CALAIS, FRANCE –
A year after 27 migrants drowned trying to reach the UK from northern France in what has been described as the worst maritime disaster in the English Channel in 30 years, the number of migrant crossings has only increased.
In fact, 2022 has already broken previous records. According to the UK government, more than 40,000 people have made dangerous journeys on the world’s busiest shipping lane so far this year, compared to 28,500 last year, 8,400 in 2020 and 1,900 in 2019.
CTV News spoke to asylum seekers waiting in Calais for space and favorable weather conditions on the boat. A man from Afghanistan told us that he had prepared 3,000 euros ($4,100) and was waiting for news from the smugglers. An Iranian man whose asylum claim in France was denied has tried to reach England three times since then. When asked if he was afraid of dying trying to cross the street, he laughed, pointing to the makeshift camp, and asked what the alternative was.

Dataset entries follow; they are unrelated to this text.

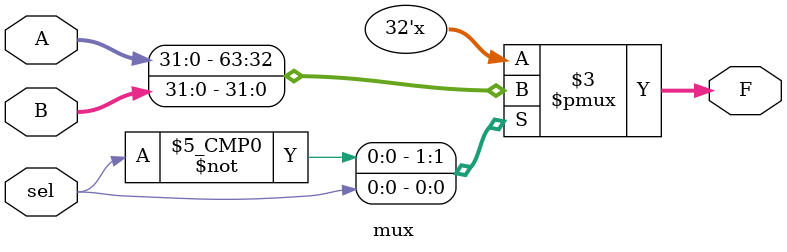
<source format=v>
`timescale 1ns / 1ps


module mux(F, sel, A, B);
    parameter N = 32;
    
    input               sel;
    input   [N-1 : 0]   A,  B;
    output  [N-1 : 0]   F; 
    
    reg     [N-1 : 0]   F;
    
    initial begin
        F = 0;
    end
    
    always @ (A, B, sel) begin
        case (sel)
            1'b0 : F = A;
            1'b1 : F = B;
            default : F = 0;
        endcase
    end
endmodule

</source>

They come from Afghanistan, Iran, Syria, Albania and Sudan, among other countries. The English language is a big factor and undocumented job seekers have heard that it is much easier to slip on the black market than in other countries. Among them are those who will be eligible for refugee status when they reach the UK, but the problem is finding a legal way to land on British soil.
UK commissioner Suella Braverman described the crisis as an “invasion”, but during a meeting with a Conservative MP friend on a parliamentary committee did not explain how someone could seek asylum in the UK if they were not granted asylum. Permission to board a flight to the UK
“We have to open safe and legal passages like we did for Ukraine,” charity worker Lucy Halliday told CTV News during a morning walk in a wooded area in Calais. He spends most of his mornings looking for refugees and making sure they have something to eat. “We’ve proven that England is not full, we can take in more people and open safe crossings so that no one risks their life on a small boat crossing the English Channel,” she said.
The camps are scattered, and when they heard Halliday’s voice offering food tickets, an African man zipped up his tent, stuck his head out, and said, “cat food?!” yell. While he was waiting for an opportunity to go to the UK, he found nine cats that came to him for food.
Nearby, in the once empty field, the only sound is the rain hitting the blue tents housing young Sudanese men. Another is 17 and has been here for months. He doesn’t have the 3,000 euros needed to travel by boat, so he will try to sneak in a truck that will cross the English Channel via the Eurotunnel.
For those traveling by boat, a distance of 30 kilometers and ruthless smugglers separate them from their destination. For many, the risk of dying on the way is better than the ones they leave behind.